### [TAREAS A REALIZAR]
1. Transcribe del texto sobre la inseguridad la parte que empieza con las palabras que incluyen "La violencia está" y termina con "ciudadanía en general.".
2. Resume en una o dos oraciones el párrafo del texto sobre la inseguridad que comienza con "La violencia está en todos lados", sin perder sus datos principales.

### [TEXTO PARA LEER]
● ● ● ● ● ● ●

Enfocarse en otros temas ayuda pero inexorablemente la inseguridad nos recuerda día a día que sigue ahí y creciendo, hecho tras hecho sin exentar a ningún sector: estudiantes, empresarios, abogados, nadie está a salvo.

Como el indignante homicidio de la joven Mariana, estudiante de la UAEM; o el asesinato de Humberto Adame Castillo, hermano del exgobernador morelense y actual Vicepresidente de la Cámara Baja, Marco Adame.

Es necesario entender la magnitud del problema para descifrar la complejidad de la solución.

La inseguridad en México al ser un problema que afecta a todos sin distinguir zonas geográficas ni estratos sociales, debe ser atendida de forma integral y asumiendo lo correspondiente para cada ciudadano.

La violencia está en todos lados, vivimos con ella, se nos ha vuelto cotidiana; está en nuestra mente y entorno; hoy endosamos al ejecutivo federal la responsabilidad de liberarnos de este flagelo, como en su momento tocó llevar culpas a quien estuvo en turno.

Y si bien, parte del peso resolutivo está en sus manos y es parte de lo prometido, no podemos olvidar que la estrategia abarca partidos políticos, gobernadores, alcaldes, policías, fiscales, jueces, periodistas y ciudadanía en general.

● ● ● ● ● ● ●

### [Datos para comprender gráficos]
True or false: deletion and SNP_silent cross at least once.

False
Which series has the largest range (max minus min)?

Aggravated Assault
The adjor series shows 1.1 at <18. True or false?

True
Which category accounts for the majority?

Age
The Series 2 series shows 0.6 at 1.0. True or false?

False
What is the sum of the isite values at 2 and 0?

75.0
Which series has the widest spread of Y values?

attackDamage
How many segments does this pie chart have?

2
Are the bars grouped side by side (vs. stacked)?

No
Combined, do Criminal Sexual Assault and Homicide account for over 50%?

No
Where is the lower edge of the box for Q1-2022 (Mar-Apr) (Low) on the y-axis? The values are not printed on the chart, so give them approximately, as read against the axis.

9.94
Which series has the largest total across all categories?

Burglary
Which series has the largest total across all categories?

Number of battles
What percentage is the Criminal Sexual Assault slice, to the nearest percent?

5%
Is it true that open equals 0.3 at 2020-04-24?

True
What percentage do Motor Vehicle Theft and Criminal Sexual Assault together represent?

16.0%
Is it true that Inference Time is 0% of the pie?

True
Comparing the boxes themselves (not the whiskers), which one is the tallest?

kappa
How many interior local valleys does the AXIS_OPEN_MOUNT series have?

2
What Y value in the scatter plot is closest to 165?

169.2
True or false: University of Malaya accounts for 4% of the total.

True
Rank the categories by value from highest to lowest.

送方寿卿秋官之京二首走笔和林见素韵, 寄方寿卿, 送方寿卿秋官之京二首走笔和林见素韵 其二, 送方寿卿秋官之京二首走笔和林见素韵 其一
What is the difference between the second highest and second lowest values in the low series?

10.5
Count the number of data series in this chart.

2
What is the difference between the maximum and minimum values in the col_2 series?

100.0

● ● ● ● ● ● ●

### [RESULTADOS DEL EJERCICIO]
1.
La violencia está en todos lados, vivimos con ella, se nos ha vuelto cotidiana; está en nuestra mente y entorno; hoy endosamos al ejecutivo federal la responsabilidad de liberarnos de este flagelo, como en su momento tocó llevar culpas a quien estuvo en turno.

Y si bien, parte del peso resolutivo está en sus manos y es parte de lo prometido, no podemos olvidar que la estrategia abarca partidos políticos, gobernadores, alcaldes, policías, fiscales, jueces, periodistas y ciudadanía en general.

2. La violencia se ha vuelto parte de la vida diaria y está en nuestra mente y nuestro entorno. Hoy se le pide al ejecutivo federal que nos libere de ella, igual que antes se culpó a quien gobernaba en su momento.